I’ve been buying the knock off nutrigrain bars from Walmart ( great value cereal bars). It’s like $7 for 32 of them 24g carbs- 130 calories for 1. They can also fall apart outside but they’re cheap as .
Fair point, but I’d argue that if you’re on a ride where you’re eating pop tarts you probably aren’t consuming 100g sugar per hour. OTOH, it would be fun to watch someone do a stage race while consuming nothing but pop tarts, Rice Krispies, and corn dogs. (Ivy has entered the conversation )
Just don’t ride behind them!
Also, most people who are eating solid foods aren’t getting all of their carbs from that one source. I regularly do long rides with 40-60g per bottle and supplement that with some real food as needed.
Good pod with plenty of interesting insights. One thing got me thinking though. Early on, Alex spoke about how she was against weighing food and journaling. Then, later on, she discussed the importance of making sure to get the optimum amount of protein - I think she mentioned 1.8g per kg.
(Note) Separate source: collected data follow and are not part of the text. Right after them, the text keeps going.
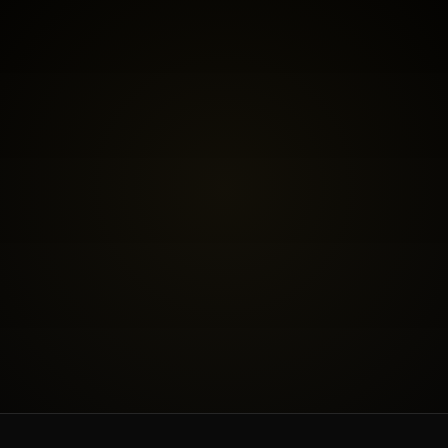
BOOK THE FREE FIT CALL
SEE INVESTMENT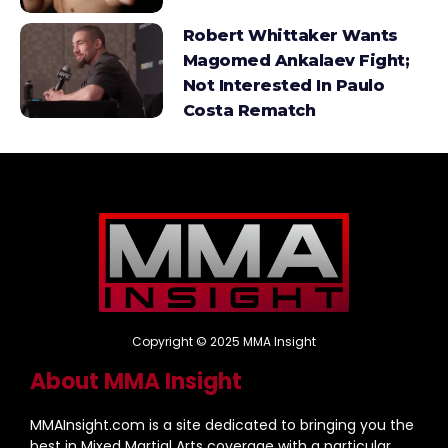
Robert Whittaker Wants
Magomed Ankalaev Fight;
Not Interested In Paulo
Costa Rematch
Copyright © 2025 MMA Insight
About MMA Insight
MMAInsight.com is a site dedicated to bringing you the
best in Mixed Martial Arts coverage with a particular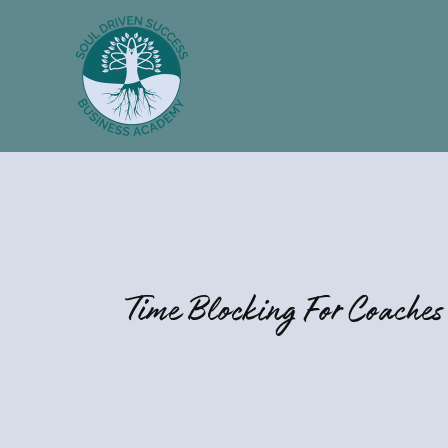
Skip
to
content
Time Blocking For Coaches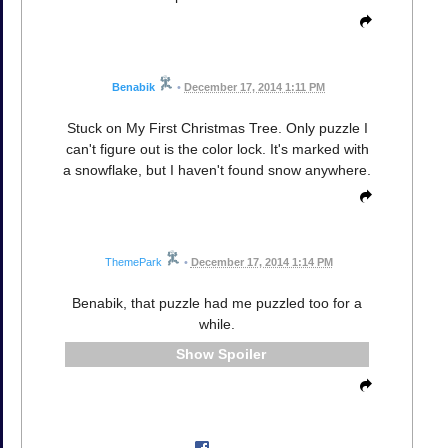
Benabik
•
December 17, 2014 1:11 PM
Stuck on My First Christmas Tree. Only puzzle I
can't figure out is the color lock. It's marked with
a snowflake, but I haven't found snow anywhere.
ThemePark
•
December 17, 2014 1:14 PM
Benabik, that puzzle had me puzzled too for a
while.
Spoiler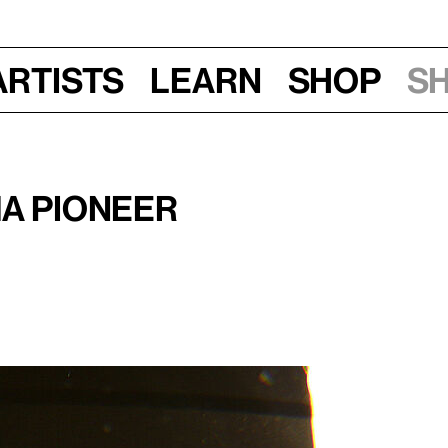
Artists
Learn
Shop
S
m
ma Pioneer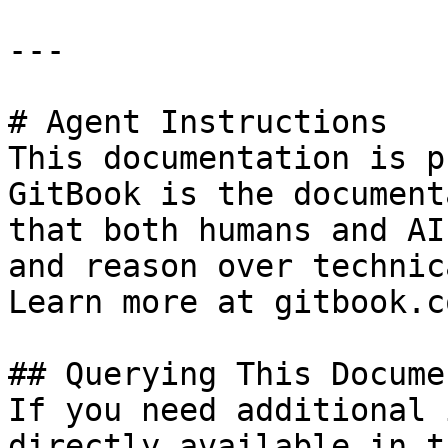
---

# Agent Instructions

This documentation is p
GitBook is the document
that both humans and AI
and reason over technic
Learn more at gitbook.co
## Querying This Docume
If you need additional 
directly available in t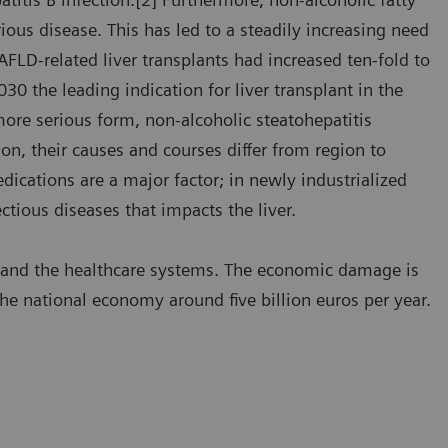
ous disease. This has led to a steadily increasing need
NAFLD-related liver transplants had increased ten-fold to
030 the leading indication for liver transplant in the
ore serious form, non-alcoholic steatohepatitis
n, their causes and courses differ from region to
dications are a major factor; in newly industrialized
ectious diseases that impacts the liver.
s and the healthcare systems. The economic damage is
the national economy around five billion euros per year.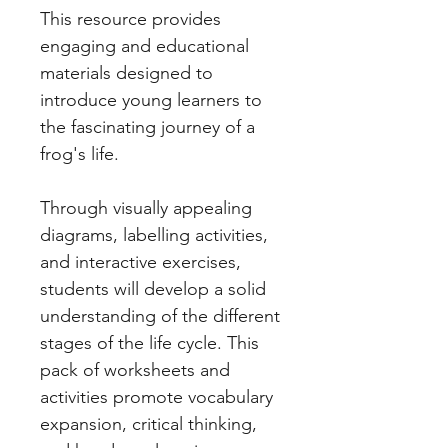
This resource provides
engaging and educational
materials designed to
introduce young learners to
the fascinating journey of a
frog's life.
Through visually appealing
diagrams, labelling activities,
and interactive exercises,
students will develop a solid
understanding of the different
stages of the life cycle. This
pack of worksheets and
activities promote vocabulary
expansion, critical thinking,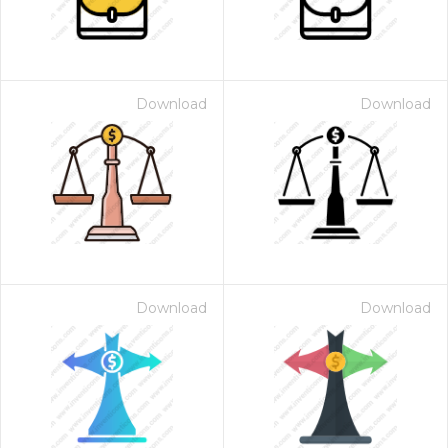
Download
Download
Download
Download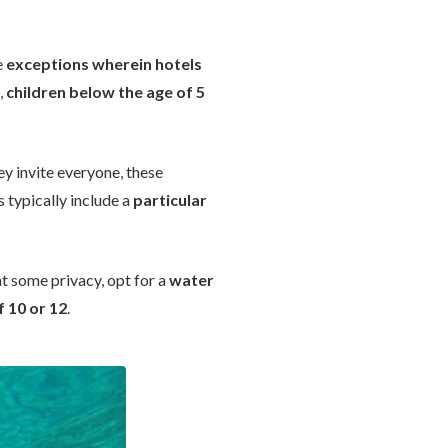
e
exceptions wherein hotels
,
children below the age of 5
ey invite everyone, these
 typically include a
particular
ant some privacy, opt for a
water
f 10 or 12
.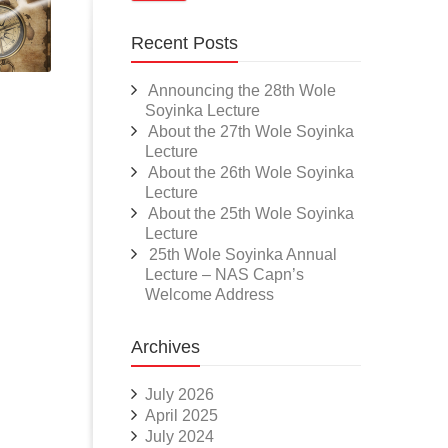
Recent Posts
Announcing the 28th Wole
Soyinka Lecture
About the 27th Wole Soyinka
Lecture
About the 26th Wole Soyinka
Lecture
About the 25th Wole Soyinka
Lecture
25th Wole Soyinka Annual
Lecture – NAS Capn’s
Welcome Address
Archives
July 2026
April 2025
July 2024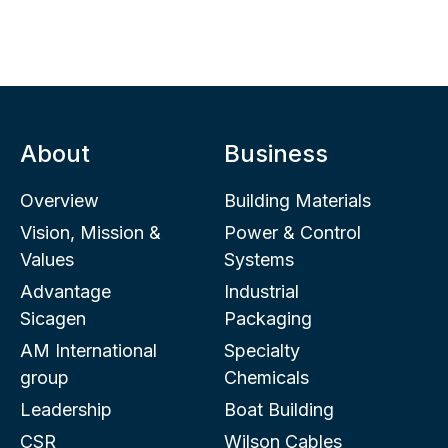
About
Business
Overview
Building Materials
Vision, Mission &
Power & Control
Values
Systems
Advantage
Industrial
Sicagen
Packaging
AM International
Specialty
group
Chemicals
Leadership
Boat Building
CSR
Wilson Cables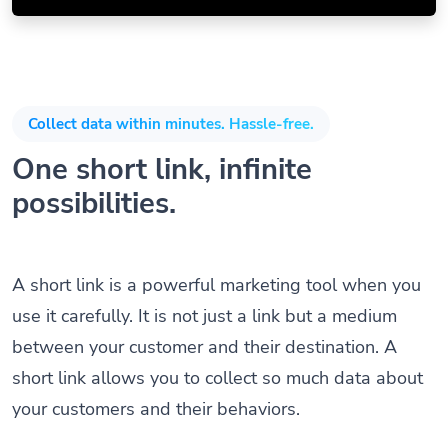
Collect data within minutes. Hassle-free.
One short link, infinite
possibilities.
A short link is a powerful marketing tool when you
use it carefully. It is not just a link but a medium
between your customer and their destination. A
short link allows you to collect so much data about
your customers and their behaviors.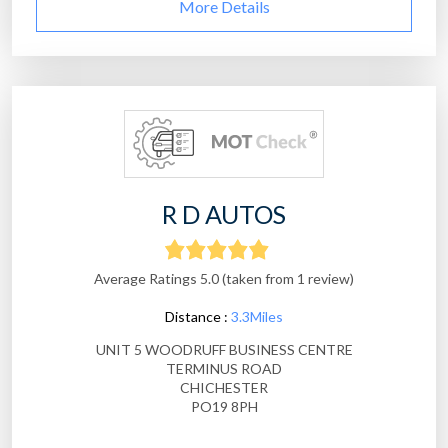
More Details
R D AUTOS
Average Ratings 5.0 (taken from 1 review)
Distance :
3.3Miles
UNIT 5 WOODRUFF BUSINESS CENTRE
TERMINUS ROAD
CHICHESTER
PO19 8PH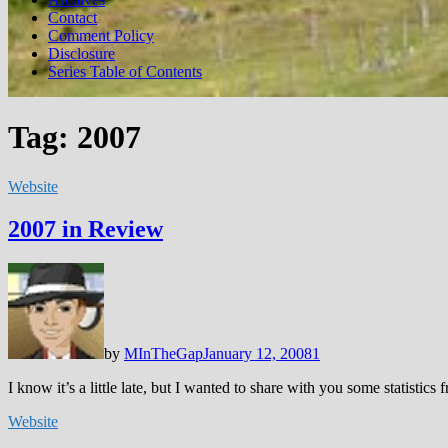
Contact
Comment Policy
Disclosure
Series Table of Contents
Tag:
2007
Website
2007 in Review
by
MInTheGap
January 12, 2008
1
I know it’s a little late, but I wanted to share with you some statisti
Website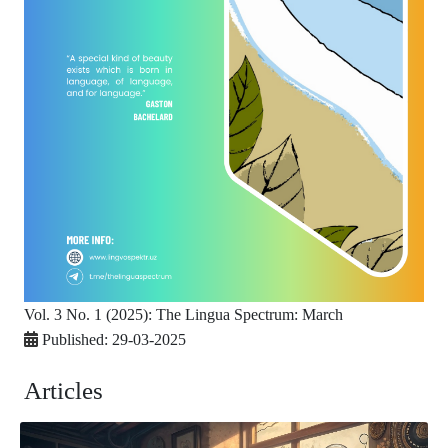
Vol. 3 No. 1 (2025): The Lingua Spectrum: March
Published:
29-03-2025
Articles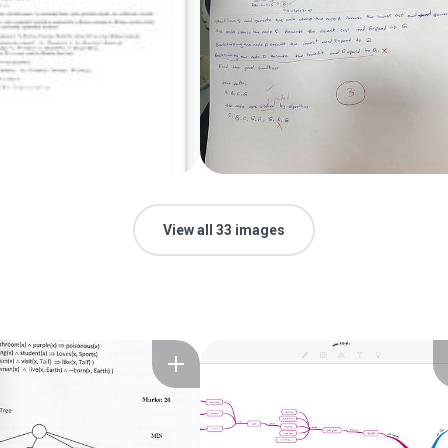
View all 33 images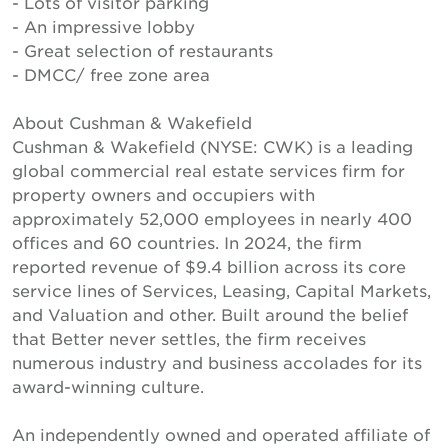
- Lots of visitor parking
- An impressive lobby
- Great selection of restaurants
- DMCC/ free zone area
About Cushman & Wakefield
Cushman & Wakefield (NYSE: CWK) is a leading
global commercial real estate services firm for
property owners and occupiers with
approximately 52,000 employees in nearly 400
offices and 60 countries. In 2024, the firm
reported revenue of $9.4 billion across its core
service lines of Services, Leasing, Capital Markets,
and Valuation and other. Built around the belief
that Better never settles, the firm receives
numerous industry and business accolades for its
award-winning culture.
An independently owned and operated affiliate of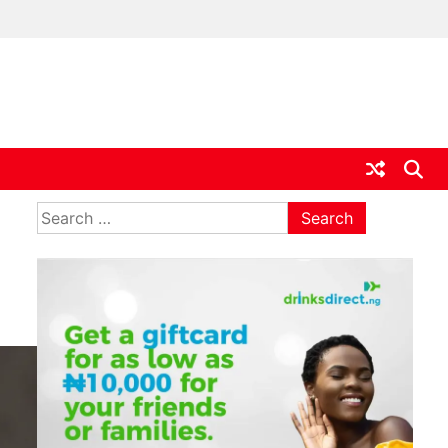
ia
Search
for: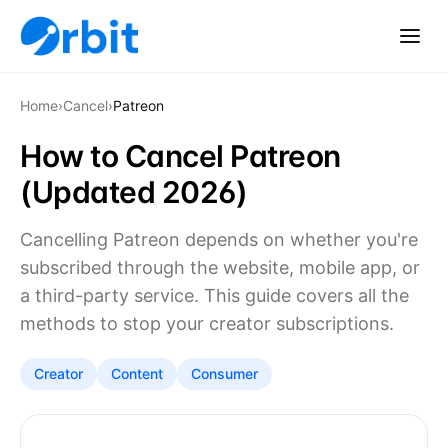
Home
›
Cancel
›
Patreon
How to Cancel Patreon
(Updated 2026)
Cancelling Patreon depends on whether you're
subscribed through the website, mobile app, or
a third-party service. This guide covers all the
methods to stop your creator subscriptions.
Creator
Content
Consumer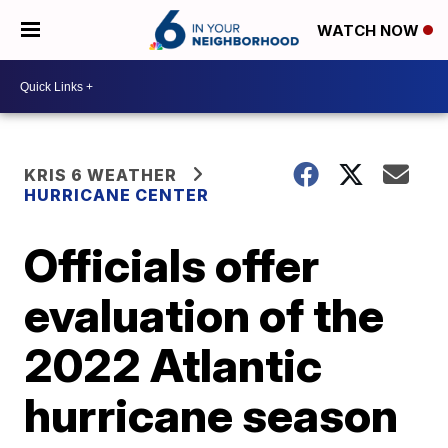
WATCH NOW
KRIS 6 WEATHER
HURRICANE CENTER
Officials offer
evaluation of the
2022 Atlantic
hurricane season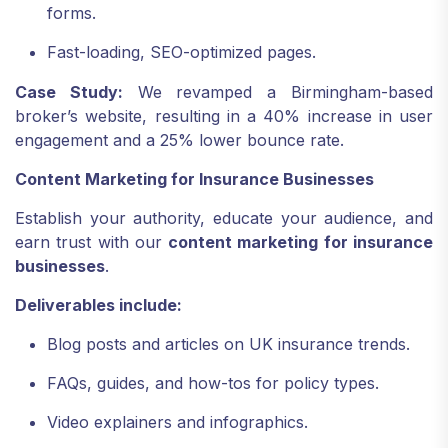
forms.
Fast-loading, SEO-optimized pages.
Case Study:
We revamped a Birmingham-based
broker’s website, resulting in a 40% increase in user
engagement and a 25% lower bounce rate.
Content Marketing for Insurance Businesses
Establish your authority, educate your audience, and
earn trust with our
content marketing for insurance
businesses
.
Deliverables include:
Blog posts and articles on UK insurance trends.
FAQs, guides, and how-tos for policy types.
Video explainers and infographics.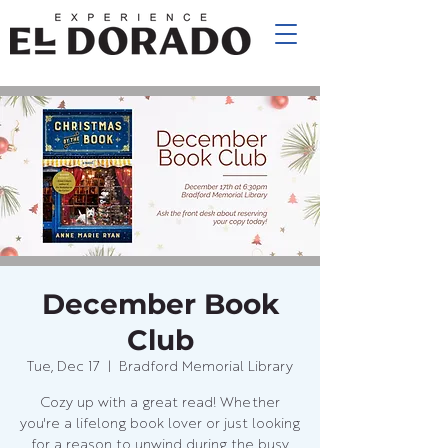
December Book
Club
Tue, Dec 17
  |  
Bradford Memorial Library
Cozy up with a great read! Whether
you're a lifelong book lover or just looking
for a reason to unwind during the busy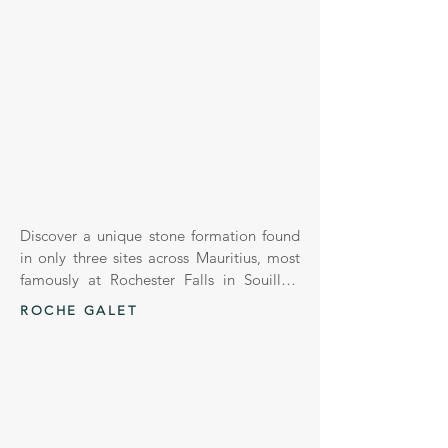
Discover a unique stone formation found 
in only three sites across Mauritius, most 
famously at Rochester Falls in Souillac. 
Known as Basalt Columns, these stones 
ROCHE GALET
are formed through volcanic lava cooling 
and contracting, creating stunning 
hexagonal or polygonal shapes – a 
geological phenomenon called 
"columnar jointing."
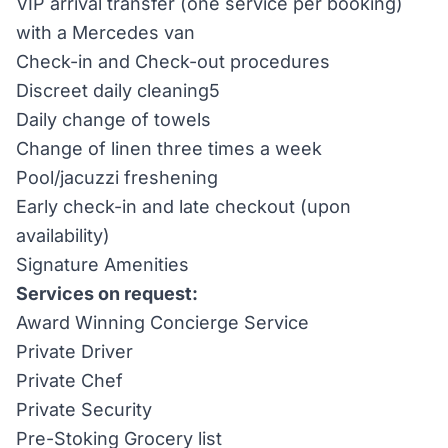
VIP arrival transfer (one service per booking)
with a Mercedes van
Check-in and Check-out procedures
Discreet daily cleaning5
Daily change of towels
Change of linen three times a week
Pool/jacuzzi freshening
Early check-in and late checkout (upon
availability)
Signature Amenities
Services on request:
Award Winning Concierge Service
Private Driver
Private Chef
Private Security
Pre-Stoking Grocery list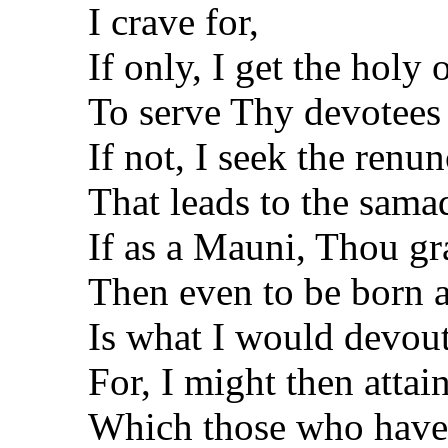
I crave for,
If only, I get the holy
To serve Thy devotees 
If not, I seek the renu
That leads to the samad
If as a Mauni, Thou gr
Then even to be born 
Is what I would devout
For, I might then attain
Which those who have 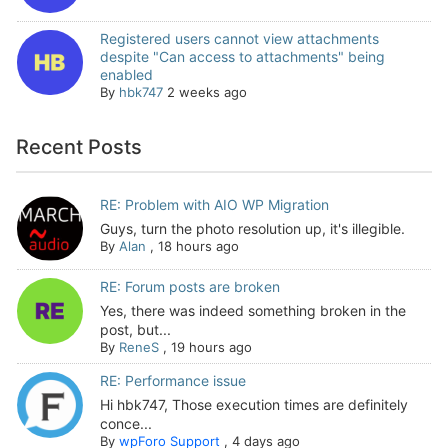
Registered users cannot view attachments
despite "Can access to attachments" being
enabled
By
hbk747
2 weeks ago
Recent Posts
RE: Problem with AIO WP Migration
Guys, turn the photo resolution up, it's illegible.
By
Alan
,
18 hours ago
RE: Forum posts are broken
Yes, there was indeed something broken in the
post, but...
By
ReneS
,
19 hours ago
RE: Performance issue
Hi hbk747, Those execution times are definitely
conce...
By
wpForo Support
,
4 days ago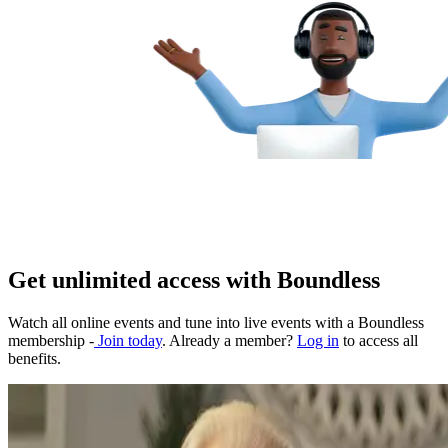
Get unlimited access with Boundless
Watch all online events and tune into live events with a Boundless
membership -
Join today
. Already a member?
Log in
to access all
benefits.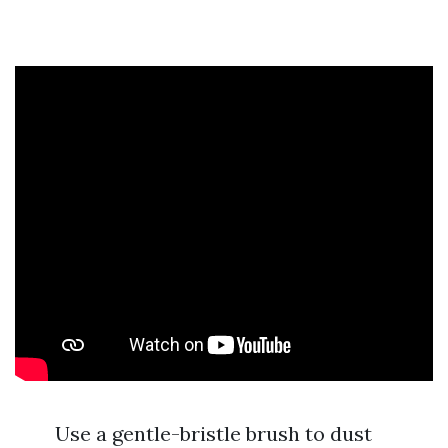
Use a gentle-bristle brush to dust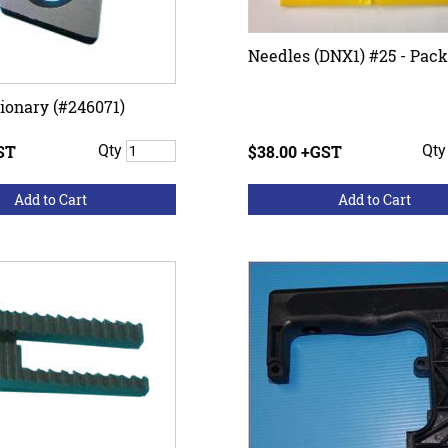
Needles (DNX1) #25 - Pack
tionary (#246071)
ST
Qty
$38.00 +GST
Qt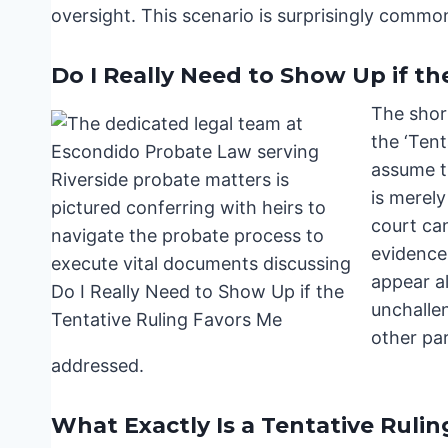
oversight. This scenario is surprisingly commo
Do I Really Need to Show Up if th
The short
the ‘Tent
assume th
is merely
court ca
evidence
appear a
unchalle
other pa
addressed.
What Exactly Is a Tentative Rulin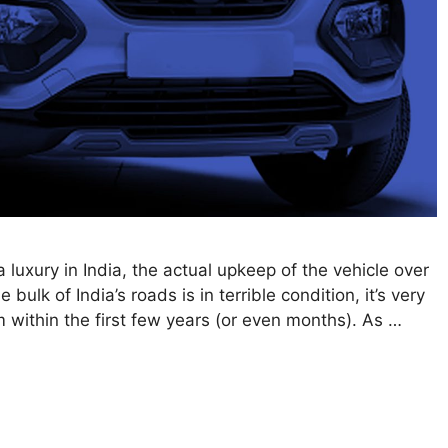
luxury in India, the actual upkeep of the vehicle over
 bulk of India’s roads is in terrible condition, it’s very
m within the first few years (or even months). As …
Genuine question and not a criticism: how are you going to establish how much protein you’re getting if you don’t weigh your food and keep some sort of journal - albeit for a relatively short period?
In regards to cheap fuel, I’m not sure why the hosts are not a fan of table sugar. Jonathan mentioned that it doesn’t dissolve well in water, which is not my experience. I believe that you can dissolve about 180-200g of sugar in 100ml of room temperature water, which would be potentially 1,000 g of sugar in a 500 ml water. Also I think it’s one of the cheapest sources of carbs you can get.
I can’t do large amounts of table sugar on the bike. It turns my stomach. I’m fine with like 40g on a Z2 ride, but in heat or under intensity, 90g will turn my stomach fast.
Also, I definitely have the “it doesn’t dissolve” issue at room temp. There’s always a lump at the bottom of the empty bottle.
I’ve never had an issue dissolving it. Granted, I generally make my bottles the night before for early morning workouts, so it has all night to dissolve. Still, you get a 1:1 glucose:fructose ratio for a fraction of the price of buying malto and fructose in bulk.